Malware is currently circulating via email and is stealing your passwords and personal data

An extensive campaign Fishing Is active. Discovered by Microsoft teams, it aims to spread a Trojan
Malware In the name of STRRAT, specifies ZDNet.

Based on Java (1.5), this malicious program hides itself in an image that displays itself as an email link. This Trojan can steal usernames, passwords and other personal data by recording keystrokes, Microsoft warns on Twitter.

The latest version (1.5) of the Java-based STRRAT malware was distributed during a major email campaign last week. This RAT is notorious for its ransomware-like behavior for adding file name extensions.Crimson without encrypting files. pic.twitter.com/mGow2sJupN

– Microsoft Security Intelligence (sMsftSecIntel) May 19, 2021

It acts like ransomware

Its mode of operation is particular. Because it acts like ransomware. So, once used, it adds the file name extension. Crimson for files on the computer but did not actually encrypt them. A question to distract the victim, he only deals with a ransomware, but not a remotely operating Trojan.

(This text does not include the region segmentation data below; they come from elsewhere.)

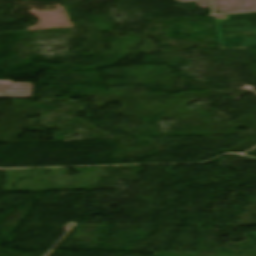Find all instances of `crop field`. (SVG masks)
I'll use <instances>...</instances> for the list:
<instances>
[{
	"label": "crop field",
	"mask_w": 256,
	"mask_h": 256,
	"mask_svg": "<svg viewBox=\"0 0 256 256\" xmlns=\"http://www.w3.org/2000/svg\"><path fill=\"white\" fill-rule=\"evenodd\" d=\"M221 48L256 47V12L214 17Z\"/></svg>",
	"instance_id": "1"
},
{
	"label": "crop field",
	"mask_w": 256,
	"mask_h": 256,
	"mask_svg": "<svg viewBox=\"0 0 256 256\" xmlns=\"http://www.w3.org/2000/svg\"><path fill=\"white\" fill-rule=\"evenodd\" d=\"M31 91V83L0 81V98H30Z\"/></svg>",
	"instance_id": "2"
}]
</instances>
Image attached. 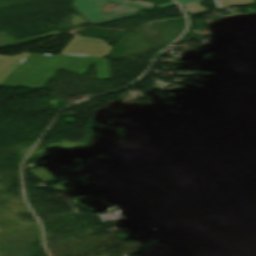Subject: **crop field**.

To spread, the malware can be relied upon to distribute payment emails to the victim. To find the amount, you are asked to click on what looks like a link in PDF format. Once the victim opens the file, they download the malware and the hacker can access their computer, watch out for our colleagues.

Going on

The campaign still seems to be going on. Hackers can extend it to various data collected that allow access to victims’ emails.

The best way to protect yourself from STRRAT is not to click on the image that acts as the link. It is good to be wary of any emails that the reporter does not know, especially if the subject is financially gainful. Installing an antivirus that scans email will also protect against attacks.